I hate myself for it. I really do. I don’t want to see that the emperors have no clothes. I want them dressed in their finest of finery, tiara and all, so that we can all carry on pretending that they are not naked. Or worse than naked, because it cannot only be me who thinks that Megan looks like she shopped for this trip at Mr Price’s End of Range sale. Either that or her bags didn’t arrive on the commercial flight they were forced by their publicist to take, and so she had to stop at The Blue Route Mall in False Bay to pick up something to wear, before her real bag could be located. 

The alternative is that Meghan is appallingly patronising in that she seems to think that she has to dress down for us. She seems of the view that South Africans will only connect to her if she dresses poorly.  Like we don’t know or deserve better. She forgets that we are the people who birthed Evita Bezuidenhout and Bonang; who might well have spoilt us for all other queens. 

The couple have been called out on their apparent hypocrisy. The British media have lambasted them for being quite happy to fly on a series of private jets whilst lecturing the world about carbon footprints and the environment.
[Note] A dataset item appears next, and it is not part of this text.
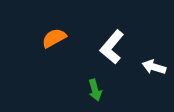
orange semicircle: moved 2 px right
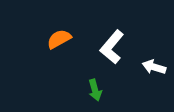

Until today, they were quite willing to showcase other peoples’ babies whilst theirs remains safely out of sight. That is until the meeting with the Archbishop, when they could maximise Archie’s first photo opportunity.  

To add to the absurdity of it all, yesterday’s British Daily Mail described how Harry told an 18 year old he chatted to in a mosque in Bo Kaap,  Cape Town that he sometimes feels so “overwhelmed” by problems of the world that he “Struggles to get out of bed.” He actually said that. I would love to have seen the expression on the kid’s face when he heard those words. He had to have thought that Harry was pulling his leg. More so, I would love to have heard the language and dialogue that played through his mind. Could Harry really have thought that the 18 year old would feel sympathy for the poor Prince? I could see him imagining Prince Harry, at Frogmore Cottage, in his bed of crisp Egyptian cotton tormented by the burden of it all.

 I am certain that the 18 year old must have rushed home to tell his family that they need to be grateful for all they have, and everything that they don’t. Because it could always be worse. They could after all, be a British Royal. And I am certain that they nodded their heads sagely and whispered, “There but for the grace of God, go I.” or “Us” Or “Ons” 

I have written books on positivity. I write articles on it incessantly. I love the heart warming stories that connect us as South Africans and as citizens of the world. But even I have my limits. And this royal parade is just one staged managed step too far. Even for this nauseated optimist.